Work required:
Copy every line of the data exactly, keeping out any picture.

Listed entries:
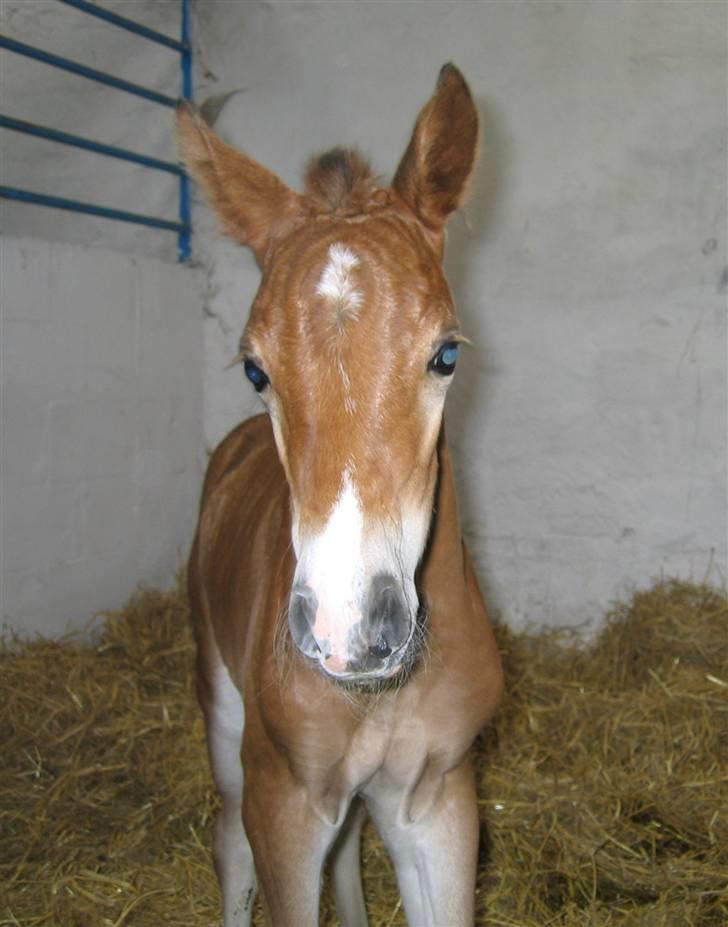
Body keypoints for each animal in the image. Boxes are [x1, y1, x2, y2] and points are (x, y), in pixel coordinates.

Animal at [179, 61, 504, 924]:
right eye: (255, 368)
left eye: (448, 353)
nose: (348, 630)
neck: (377, 695)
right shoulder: (284, 802)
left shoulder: (439, 798)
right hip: (224, 718)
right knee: (228, 842)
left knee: (351, 843)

Finished task:
Body keypoints for each animal in the image. Boxes are [x1, y1, x2, y2] and points are (x, y), in pixel coordinates.

Animal at [179, 61, 504, 924]:
right eye: (255, 368)
left eye: (448, 353)
nose: (348, 630)
neck: (377, 695)
right shoulder: (284, 802)
left shoulder: (439, 798)
right hip: (224, 718)
right knee: (228, 842)
left knee: (351, 843)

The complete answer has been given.